Joseph is not contradicting himself. He is revealing what he has learned.

As a boy, Joseph assumed repetition meant imminence. Life taught him otherwise. His dreams were doubled, yet delayed for decades. They passed through betrayal, silence, and obscurity before fulfillment.

So why does Joseph now speak with certainty?

Because he ultimately understood something he did not then: the meaning of repetition depends on where the dream is aimed and who holds agency.

Joseph’s youthful dreams were aimed directly at people—at his brothers, at his parents, at their submission to him. They provoked resistance. Those who felt targeted fought the message, and history slowed.

Pharaoh’s dreams are different—not because they are truer, but because Joseph presents them differently.

Joseph does not tell Pharaoh that HIS reign will collapse or that HIS legacy will be erased. He does not aim the dream at Pharaoh’s ego. He does not place Pharaoh at the center of decline and does not elevate himself as the savior.

Instead, Joseph shifts the focus outward—to the land, to the people, to the coming conditions. Egypt will suffer. The famine will devastate the country. The threat is environmental and collective, not personal.

By doing so, Joseph removes both himself and Pharaoh from the line of fire.

Joseph learned an important lesson: when a dream threatens reality rather than pride, it accelerates history.

His own dreams were delayed because they challenged people directly. Pharaoh’s dreams moved quickly because they challenge circumstances instead.

Joseph’s greatness is not merely interpretive; it is strategic. He transforms a divine warning into a solvable problem.

He gives Pharaoh a way forward—storage, planning, delegation, foresight. Pharaoh is no longer defending his status; he is protecting his people.

Joseph learned the difference between telling people what will happen to them and showing them what will happen around them.

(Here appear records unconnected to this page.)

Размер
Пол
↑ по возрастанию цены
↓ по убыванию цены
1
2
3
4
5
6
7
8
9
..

The first creates enemies. The second creates leaders.

Truth, But Approach

Joseph did not abandon truth. He learned how to deliver it. Ben Shapiro also spoke about serious matters honestly, but perhaps poorly. He imagined himself as the true shepherd of the conservative movement and sought to de-platform others.

When you aim at people, they shield themselves. When you aim at conditions, people mobilize.

If you want history to move, do not take aim at the audience.
Give them the map—and let them walk into the future themselves.